Whether current LLMs have reached that threshold is debatable. But dismissing AI security concerns because current capabilities are overhyped might miss the trajectory.
What Would Change Our Assessment
If Anthropic provides more information:
- IoCs released (even under embargo) would significantly increase credibility
- Third-party validation from independent security firms
- Clear explanation for why technical information can't be shared
If skeptics are right:
- Systematic comparisons would show LLMs underperform dedicated tools
- Time would pass without significant AI-enabled attacks documented elsewhere
- Anthropic would fail to provide evidence when pressed
The Bottom Line
Security researchers have reasonable questions about Anthropic's AI security claims. The lack of technical details that would allow verification is notable.
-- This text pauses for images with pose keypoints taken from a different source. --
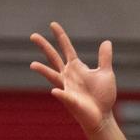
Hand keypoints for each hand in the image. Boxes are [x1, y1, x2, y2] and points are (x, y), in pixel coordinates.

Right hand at [29, 21, 116, 135]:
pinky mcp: (70, 100)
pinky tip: (56, 91)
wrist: (102, 116)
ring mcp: (67, 87)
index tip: (52, 24)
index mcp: (77, 67)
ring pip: (51, 76)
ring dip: (42, 70)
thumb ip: (104, 58)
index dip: (60, 36)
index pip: (67, 48)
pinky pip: (63, 95)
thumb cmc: (103, 96)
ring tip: (32, 65)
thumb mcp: (106, 74)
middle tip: (33, 36)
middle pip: (53, 58)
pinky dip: (60, 93)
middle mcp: (68, 75)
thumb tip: (107, 42)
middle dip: (44, 47)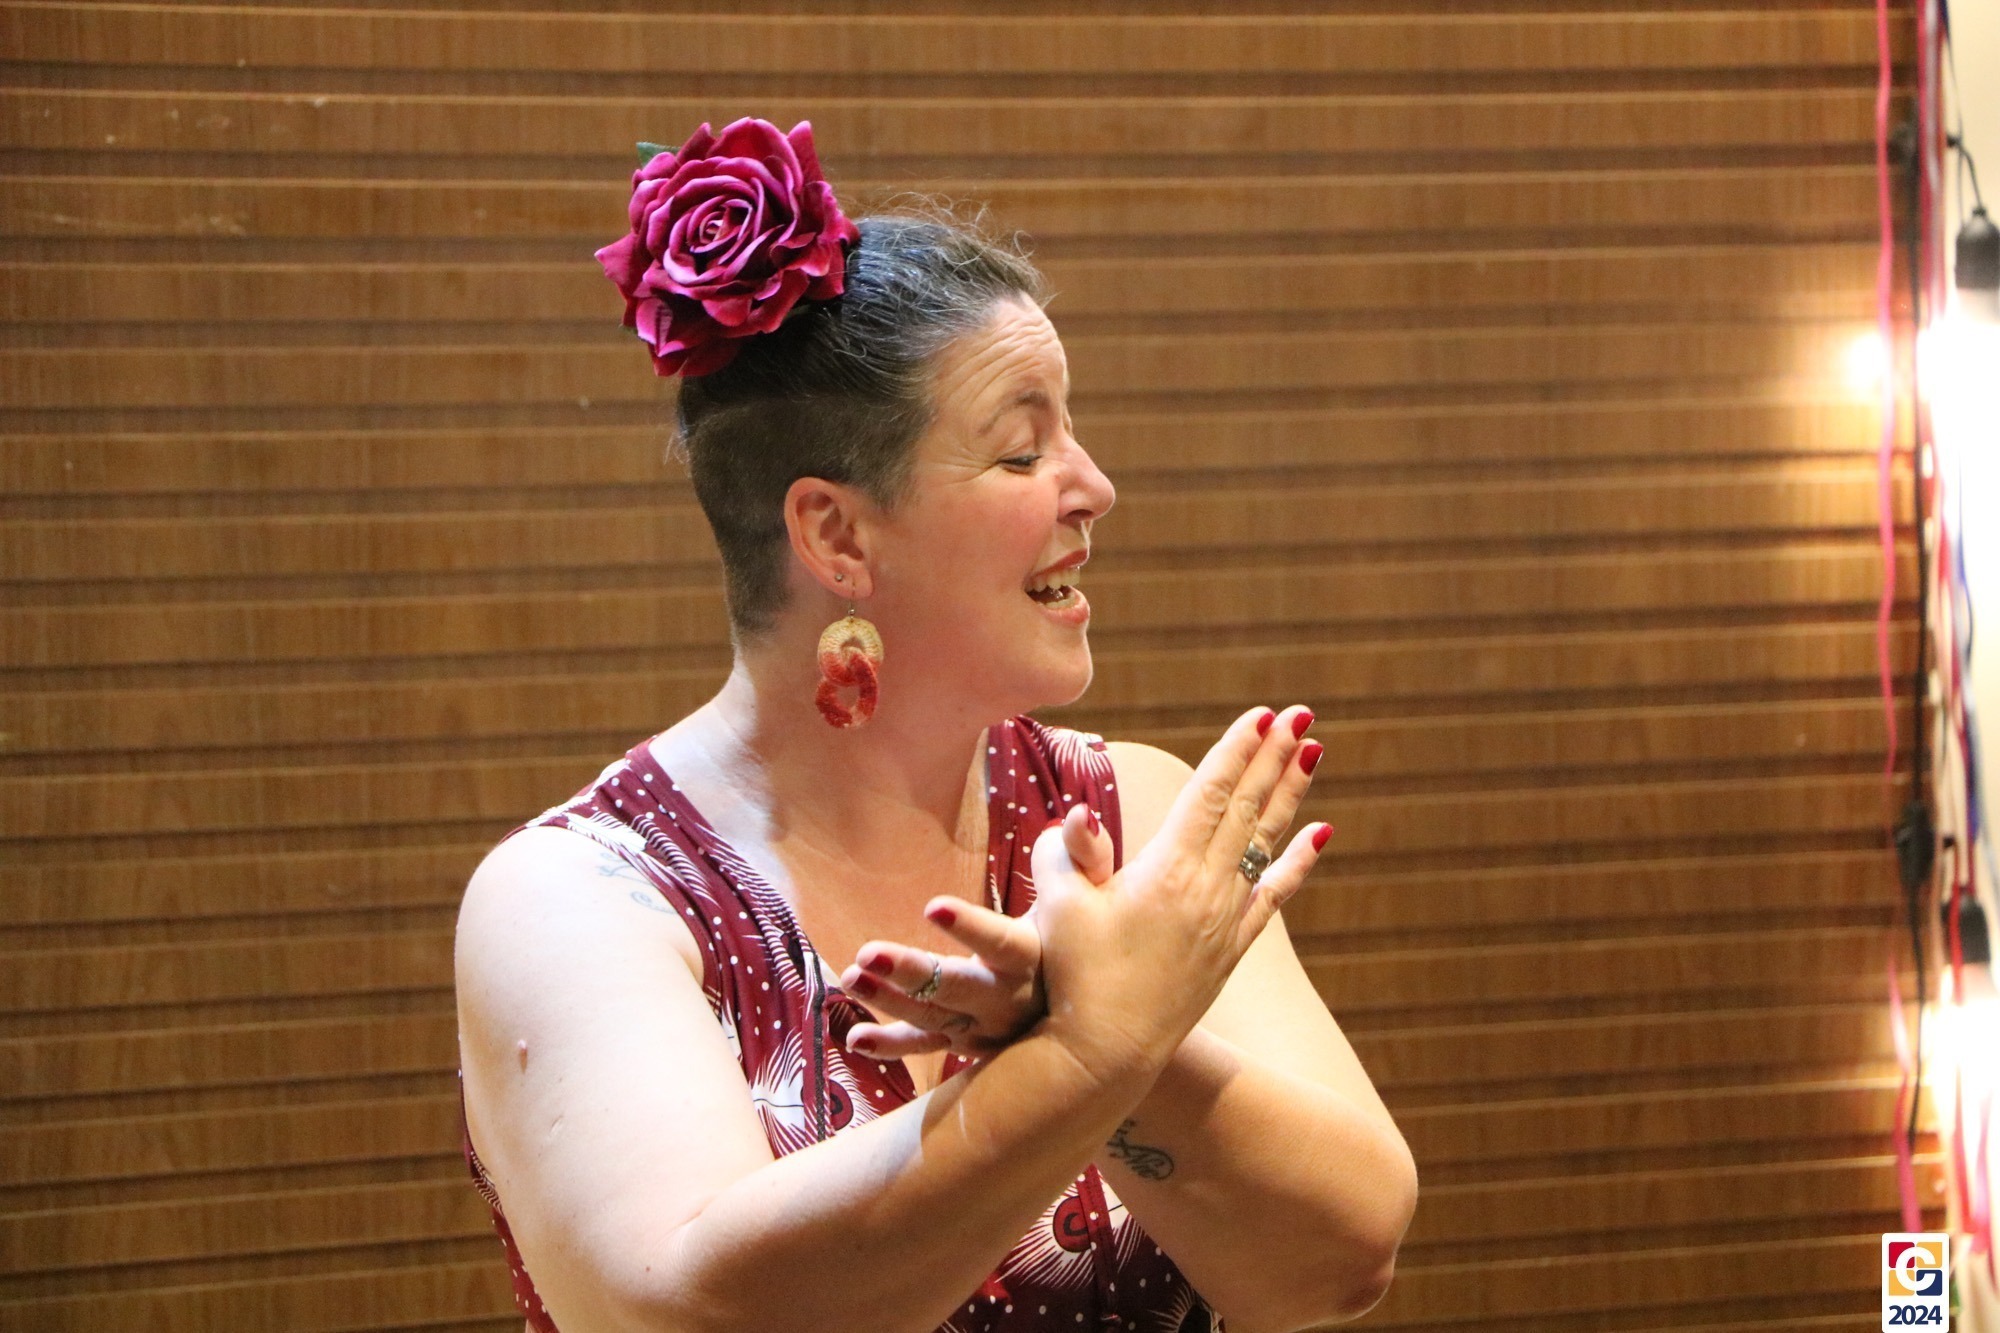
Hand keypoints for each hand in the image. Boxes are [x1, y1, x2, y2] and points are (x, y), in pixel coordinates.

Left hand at [838, 818, 1116, 1061]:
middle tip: (867, 954)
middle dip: (914, 974)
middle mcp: (1010, 1001)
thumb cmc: (1090, 936)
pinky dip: (892, 1045)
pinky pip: (928, 1047)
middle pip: (959, 989)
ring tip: (851, 976)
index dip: (970, 928)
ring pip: (934, 1019)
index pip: (1003, 944)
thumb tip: (1079, 814)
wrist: (1105, 1013)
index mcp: (1037, 959)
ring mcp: (987, 1028)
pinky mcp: (970, 1042)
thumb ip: (1083, 854)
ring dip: (890, 1001)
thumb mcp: (1094, 895)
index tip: (932, 907)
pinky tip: (854, 1041)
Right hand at [1030, 704, 1330, 1075]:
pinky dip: (1298, 863)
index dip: (1235, 751)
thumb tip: (1078, 815)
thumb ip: (1064, 851)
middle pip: (1247, 809)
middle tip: (1300, 714)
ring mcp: (1224, 922)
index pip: (1210, 795)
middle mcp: (1206, 892)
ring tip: (1313, 751)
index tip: (1261, 714)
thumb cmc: (1070, 977)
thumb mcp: (1055, 906)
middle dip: (1272, 757)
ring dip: (1289, 795)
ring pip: (1266, 844)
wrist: (1103, 1056)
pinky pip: (1273, 896)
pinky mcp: (1228, 951)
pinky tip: (1321, 836)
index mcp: (1166, 871)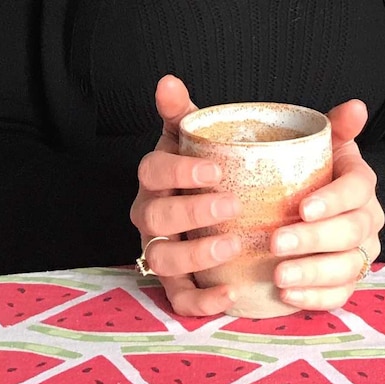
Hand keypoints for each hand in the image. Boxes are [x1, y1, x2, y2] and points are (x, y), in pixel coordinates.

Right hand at [129, 75, 241, 317]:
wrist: (214, 202)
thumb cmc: (206, 166)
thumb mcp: (196, 136)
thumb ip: (183, 111)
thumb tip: (168, 80)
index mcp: (156, 176)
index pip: (153, 170)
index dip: (179, 171)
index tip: (216, 170)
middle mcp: (150, 214)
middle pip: (157, 216)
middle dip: (193, 212)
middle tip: (232, 204)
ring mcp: (159, 249)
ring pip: (162, 259)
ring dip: (196, 255)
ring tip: (234, 245)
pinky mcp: (174, 282)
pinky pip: (178, 299)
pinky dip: (200, 303)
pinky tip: (229, 297)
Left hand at [269, 99, 383, 310]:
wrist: (315, 204)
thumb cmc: (313, 171)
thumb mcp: (324, 144)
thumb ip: (338, 126)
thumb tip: (356, 107)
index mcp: (361, 184)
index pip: (357, 190)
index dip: (333, 200)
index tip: (302, 208)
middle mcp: (368, 220)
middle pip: (350, 232)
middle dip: (313, 240)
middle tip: (276, 242)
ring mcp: (360, 253)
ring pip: (347, 268)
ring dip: (312, 274)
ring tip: (279, 276)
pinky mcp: (347, 281)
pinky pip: (340, 296)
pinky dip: (315, 299)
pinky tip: (287, 296)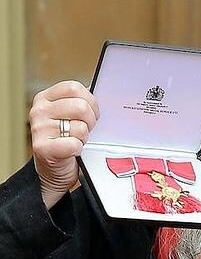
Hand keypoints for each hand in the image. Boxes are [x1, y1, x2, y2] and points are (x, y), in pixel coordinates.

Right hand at [29, 80, 99, 208]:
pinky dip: (79, 149)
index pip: (74, 87)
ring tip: (77, 141)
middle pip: (80, 106)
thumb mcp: (70, 116)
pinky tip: (73, 151)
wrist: (54, 171)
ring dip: (84, 137)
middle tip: (87, 130)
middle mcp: (39, 111)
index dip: (90, 101)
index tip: (92, 112)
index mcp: (45, 98)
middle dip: (91, 121)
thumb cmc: (66, 141)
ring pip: (80, 127)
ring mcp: (39, 129)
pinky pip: (74, 144)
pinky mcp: (43, 148)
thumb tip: (104, 92)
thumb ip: (81, 102)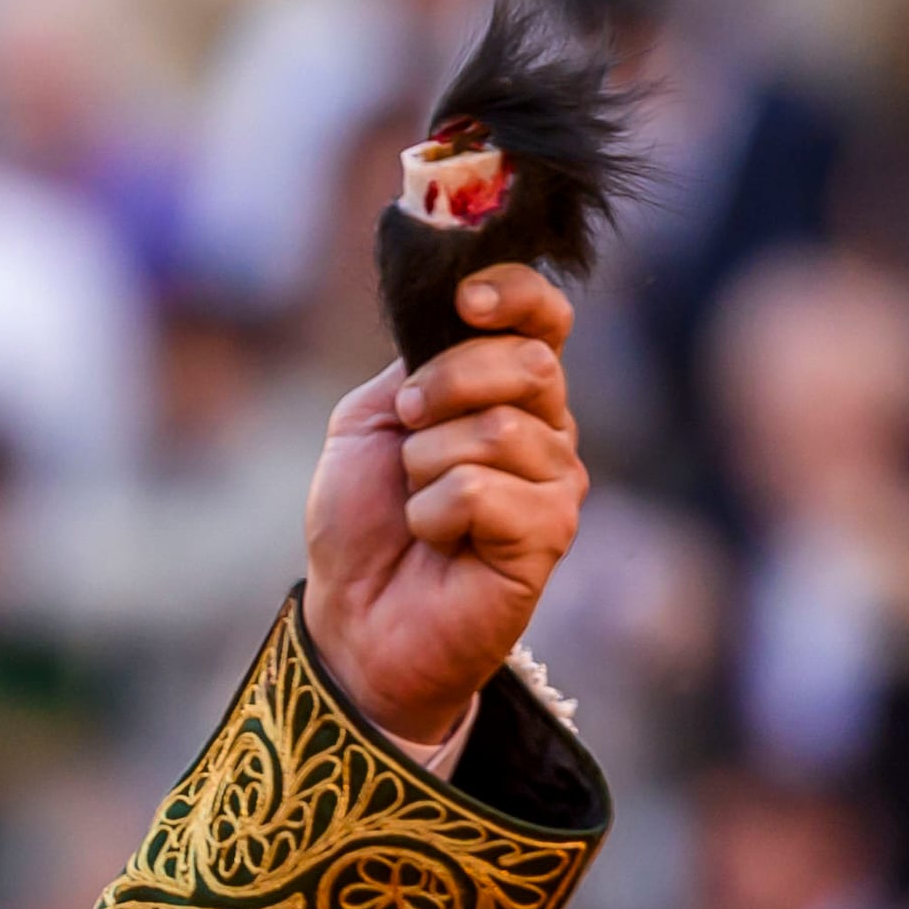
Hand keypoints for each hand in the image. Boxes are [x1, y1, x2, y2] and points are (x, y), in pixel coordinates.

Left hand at [301, 266, 589, 749]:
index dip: (517, 294)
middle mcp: (546, 430)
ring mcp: (555, 483)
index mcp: (507, 391)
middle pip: (528, 364)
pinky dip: (434, 513)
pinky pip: (484, 490)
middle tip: (407, 428)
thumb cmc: (365, 520)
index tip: (467, 300)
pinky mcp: (550, 534)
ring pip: (499, 429)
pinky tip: (437, 541)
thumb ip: (416, 361)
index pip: (545, 319)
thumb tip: (458, 313)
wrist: (354, 614)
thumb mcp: (372, 419)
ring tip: (418, 504)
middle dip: (446, 384)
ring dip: (427, 464)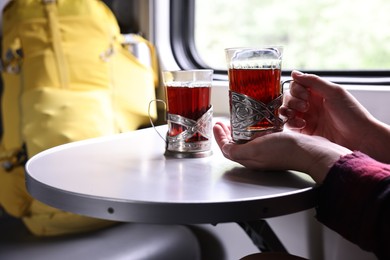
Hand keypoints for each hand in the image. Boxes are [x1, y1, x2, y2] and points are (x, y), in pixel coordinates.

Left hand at [213, 122, 350, 182]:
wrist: (313, 151)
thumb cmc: (286, 151)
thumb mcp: (256, 150)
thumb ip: (237, 151)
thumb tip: (224, 149)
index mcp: (250, 158)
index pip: (228, 149)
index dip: (219, 137)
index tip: (216, 124)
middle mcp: (258, 156)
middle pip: (237, 144)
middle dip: (228, 133)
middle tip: (224, 122)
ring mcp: (268, 150)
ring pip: (249, 140)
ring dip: (241, 129)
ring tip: (239, 119)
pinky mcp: (279, 144)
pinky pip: (262, 135)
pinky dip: (256, 127)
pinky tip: (259, 120)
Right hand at [280, 71, 389, 162]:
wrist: (358, 138)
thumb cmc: (351, 114)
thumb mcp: (334, 92)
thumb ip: (313, 81)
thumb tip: (294, 73)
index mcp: (317, 93)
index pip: (296, 85)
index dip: (297, 89)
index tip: (305, 95)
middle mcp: (310, 104)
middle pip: (289, 97)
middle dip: (293, 100)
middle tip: (306, 106)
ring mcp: (306, 118)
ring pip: (286, 110)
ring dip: (288, 111)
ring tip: (299, 115)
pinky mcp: (304, 132)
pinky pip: (289, 125)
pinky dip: (291, 123)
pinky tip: (302, 125)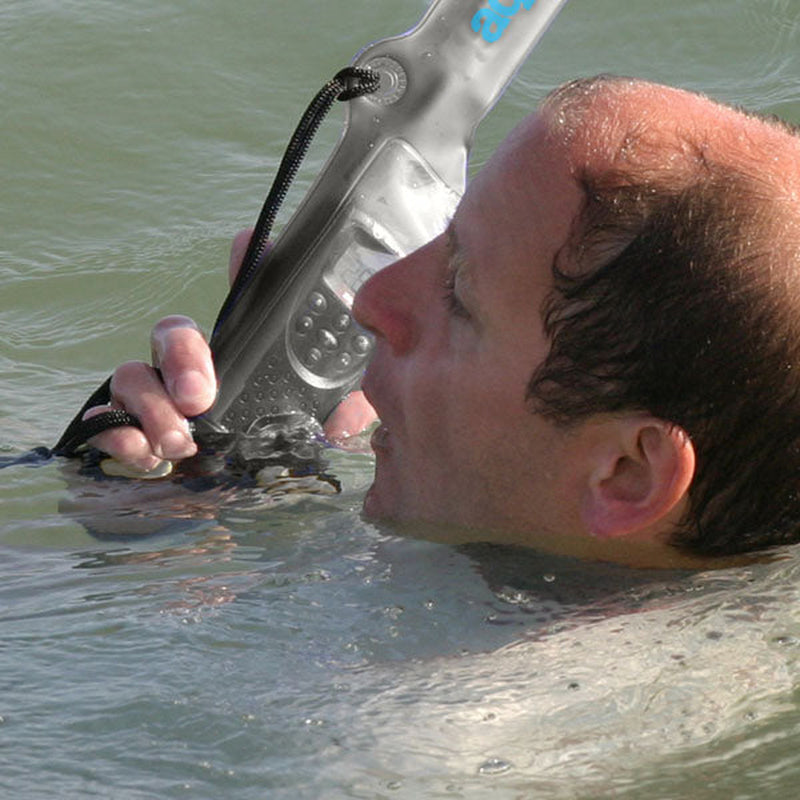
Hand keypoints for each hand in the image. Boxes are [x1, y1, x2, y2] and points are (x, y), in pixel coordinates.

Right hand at [86, 229, 375, 468]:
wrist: (244, 512)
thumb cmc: (282, 461)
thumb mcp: (325, 431)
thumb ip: (347, 415)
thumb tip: (341, 422)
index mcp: (245, 360)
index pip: (242, 307)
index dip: (244, 268)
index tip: (249, 245)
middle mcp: (198, 373)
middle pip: (173, 333)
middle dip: (181, 357)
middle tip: (201, 397)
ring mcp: (161, 403)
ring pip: (132, 374)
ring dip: (151, 405)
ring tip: (180, 443)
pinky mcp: (136, 436)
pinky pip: (106, 419)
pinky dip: (116, 433)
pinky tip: (144, 455)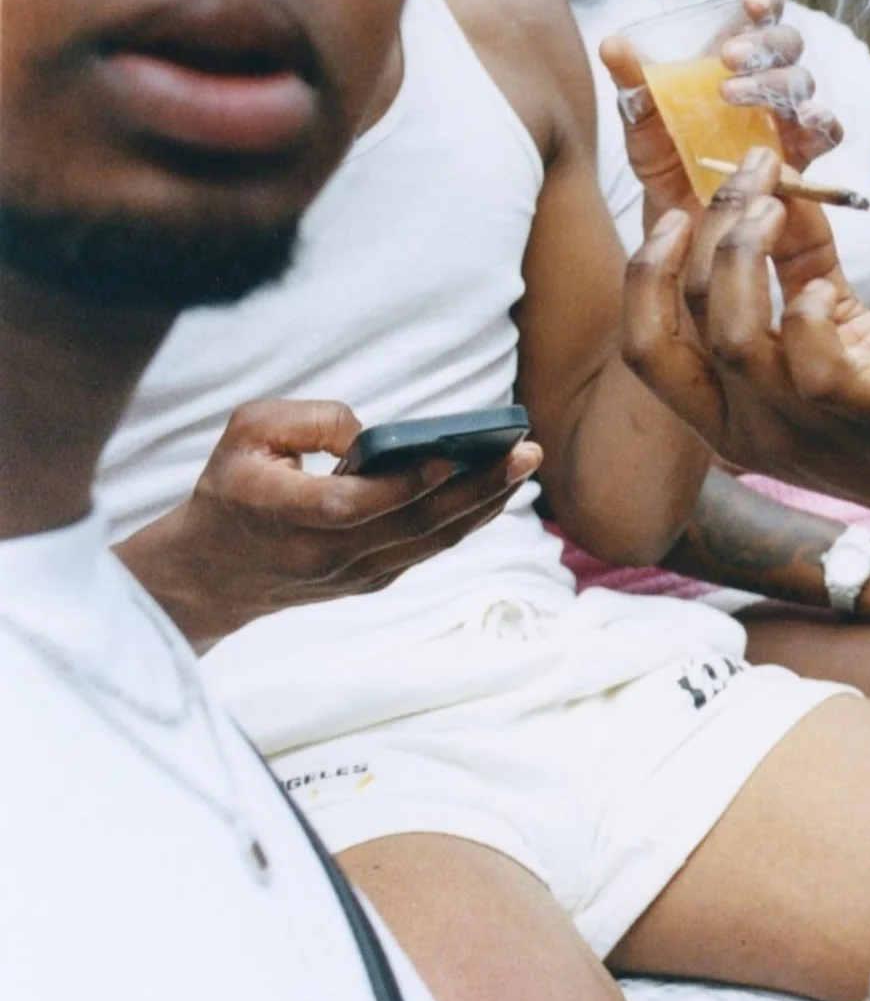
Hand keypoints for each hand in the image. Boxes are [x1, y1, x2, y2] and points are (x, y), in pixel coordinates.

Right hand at [113, 399, 542, 648]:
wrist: (213, 572)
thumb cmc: (235, 484)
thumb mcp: (248, 432)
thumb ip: (310, 419)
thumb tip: (376, 434)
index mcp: (281, 512)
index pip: (350, 506)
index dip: (400, 486)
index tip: (445, 458)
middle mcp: (321, 553)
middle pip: (410, 525)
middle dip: (475, 488)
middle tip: (524, 451)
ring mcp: (351, 574)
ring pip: (429, 541)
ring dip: (484, 504)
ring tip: (524, 464)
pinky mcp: (371, 581)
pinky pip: (428, 549)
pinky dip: (467, 519)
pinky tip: (499, 488)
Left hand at [600, 0, 845, 247]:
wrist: (681, 221)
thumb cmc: (665, 164)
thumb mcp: (642, 123)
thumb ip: (633, 84)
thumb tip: (612, 44)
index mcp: (731, 62)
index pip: (759, 18)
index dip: (763, 4)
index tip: (750, 4)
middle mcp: (765, 83)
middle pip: (787, 44)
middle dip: (764, 44)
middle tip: (728, 59)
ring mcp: (786, 118)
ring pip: (803, 83)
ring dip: (774, 82)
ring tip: (733, 97)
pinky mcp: (803, 155)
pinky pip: (828, 132)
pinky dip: (822, 122)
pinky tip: (805, 120)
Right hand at [621, 152, 869, 566]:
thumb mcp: (833, 331)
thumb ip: (798, 267)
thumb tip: (777, 185)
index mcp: (725, 414)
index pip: (644, 347)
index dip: (643, 272)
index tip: (674, 212)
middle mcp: (750, 428)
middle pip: (687, 319)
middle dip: (709, 226)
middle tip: (754, 170)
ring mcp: (805, 427)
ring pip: (733, 336)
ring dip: (744, 253)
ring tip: (777, 202)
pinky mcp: (868, 413)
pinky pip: (813, 364)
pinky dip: (810, 310)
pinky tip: (828, 288)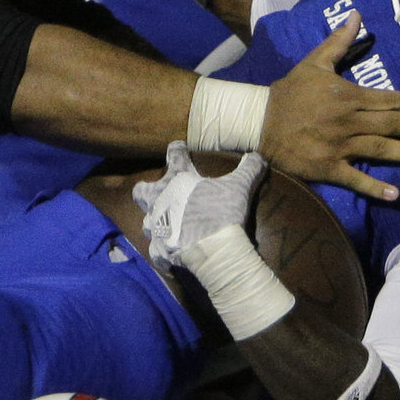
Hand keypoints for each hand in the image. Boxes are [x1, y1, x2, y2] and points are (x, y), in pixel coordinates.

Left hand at [134, 142, 263, 273]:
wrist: (213, 248)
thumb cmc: (222, 211)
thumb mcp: (239, 186)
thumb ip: (248, 168)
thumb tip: (258, 156)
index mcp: (176, 180)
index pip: (174, 155)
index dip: (177, 149)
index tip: (179, 146)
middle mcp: (159, 201)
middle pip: (141, 191)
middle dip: (146, 190)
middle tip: (158, 191)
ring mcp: (156, 227)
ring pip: (146, 222)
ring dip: (155, 222)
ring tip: (166, 224)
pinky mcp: (159, 249)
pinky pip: (156, 252)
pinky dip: (162, 252)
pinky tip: (169, 253)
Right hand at [258, 16, 399, 203]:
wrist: (259, 121)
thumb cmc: (289, 92)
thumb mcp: (314, 62)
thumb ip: (339, 41)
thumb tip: (356, 15)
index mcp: (349, 96)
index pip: (392, 100)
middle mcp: (349, 121)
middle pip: (392, 124)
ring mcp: (339, 146)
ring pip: (380, 150)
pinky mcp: (327, 167)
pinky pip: (355, 179)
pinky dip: (374, 188)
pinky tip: (395, 195)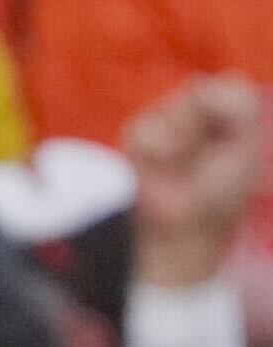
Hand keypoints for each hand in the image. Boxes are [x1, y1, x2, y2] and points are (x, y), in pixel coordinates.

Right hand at [129, 76, 264, 289]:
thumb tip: (197, 84)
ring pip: (168, 110)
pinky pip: (143, 129)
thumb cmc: (222, 190)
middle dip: (203, 127)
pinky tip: (159, 166)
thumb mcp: (246, 143)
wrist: (186, 227)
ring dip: (179, 142)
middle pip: (197, 93)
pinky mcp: (135, 137)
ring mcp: (164, 120)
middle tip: (205, 156)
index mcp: (228, 108)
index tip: (232, 138)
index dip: (227, 111)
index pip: (227, 85)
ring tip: (179, 167)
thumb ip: (237, 103)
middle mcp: (196, 109)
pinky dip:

But we should be careful about overcorrecting. Skepticism of specific claims isn't the same as dismissing AI security concerns entirely. And companies having marketing incentives doesn't mean their technical claims are false.
The honest position: we don't know yet. Both "AI security is overhyped" and "AI security is underprepared for" could turn out to be true in different contexts.
What we can say: evaluate specific claims on their evidence. Ask for data. Be skeptical of dramatic framing from any source—including companies like ours who compete with Anthropic.
A Note on Writing About Competitors
This article is about a competitor. We benefit if Anthropic's claims are seen as exaggerated.
We've tried to present multiple perspectives rather than advocate for a conclusion. The original drafts were more one-sided. We've corrected that—security researchers raised questions, they didn't definitively disprove anything.
You should evaluate this debate independently, knowing our position isn't neutral.